>>>

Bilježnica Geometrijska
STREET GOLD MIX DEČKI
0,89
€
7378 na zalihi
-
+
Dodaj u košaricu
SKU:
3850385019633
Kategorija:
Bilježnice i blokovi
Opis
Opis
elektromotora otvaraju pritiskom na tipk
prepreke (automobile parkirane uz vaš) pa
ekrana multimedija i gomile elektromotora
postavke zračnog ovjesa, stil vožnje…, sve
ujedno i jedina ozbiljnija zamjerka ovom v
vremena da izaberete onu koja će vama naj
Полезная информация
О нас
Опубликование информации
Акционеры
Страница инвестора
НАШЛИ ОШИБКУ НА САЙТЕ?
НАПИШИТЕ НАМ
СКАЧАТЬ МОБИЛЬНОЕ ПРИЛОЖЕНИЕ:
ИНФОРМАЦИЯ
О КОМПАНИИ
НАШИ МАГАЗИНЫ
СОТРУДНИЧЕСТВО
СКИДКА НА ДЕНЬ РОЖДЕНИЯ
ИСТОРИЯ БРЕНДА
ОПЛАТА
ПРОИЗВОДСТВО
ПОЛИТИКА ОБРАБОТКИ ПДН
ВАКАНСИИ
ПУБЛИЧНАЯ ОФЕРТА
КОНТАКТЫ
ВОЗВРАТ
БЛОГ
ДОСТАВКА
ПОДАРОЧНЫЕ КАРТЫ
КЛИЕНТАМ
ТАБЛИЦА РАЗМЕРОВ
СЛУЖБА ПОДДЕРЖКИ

<<<

ASSIGNMENT
Without any change, write the listing out again.

SOLUTION FOR THIS EXERCISE
Bilježnica Geometrijska
STREET GOLD MIX DEČKI
0,89
€
7378 na zalihi
-
+
Dodaj u košaricu
SKU:
3850385019633
Kategorija:
Bilježnice i blokovi
Opis
Opis
elektromotora otvaraju pritiskom na tipk
prepreke (automobile parkirane uz vaš) pa
ekrana multimedija i gomile elektromotora
postavke zračnog ovjesa, stil vožnje…, sve
ujedno i jedina ozbiljnija zamjerka ovom v
vremena da izaberete onu koja će vama naj
Полезная информация
О нас
Опубликование информации
Акционеры
Страница инвестора
НАШЛИ ОШИБКУ НА САЙТЕ?
НАПИШИТЕ НАМ
СКАЧАТЬ МОБИЛЬНОЕ ПРИЛОЖЕНИЕ:
ИНФОРМАЦИЯ
О КОМПАНИИ
НАШИ МАГАЗИНЫ
СОТРУДНИЧЕСТВО
СКИДКА НА ДЕНЬ РОЖДЕНИЯ
ИСТОРИЯ БРЕНДА
ОПЛАТА
ПРОИЗВОДСТВО
ПОЛИТИКА ОБРАБОТКИ ПДН
ВАКАНСИИ
ПУБЛИЧНАЯ ОФЕРТА
КОНТАКТЫ
ВОЗВРАТ
БЛОГ
ДОСТАВКА
ПОДАРОЧНЫЕ КАРТЫ
КЛИЕНТАМ
ТАБЛИЦА РАЗМЕРОВ
СЛУЖБА ПОДДЕРЖКИ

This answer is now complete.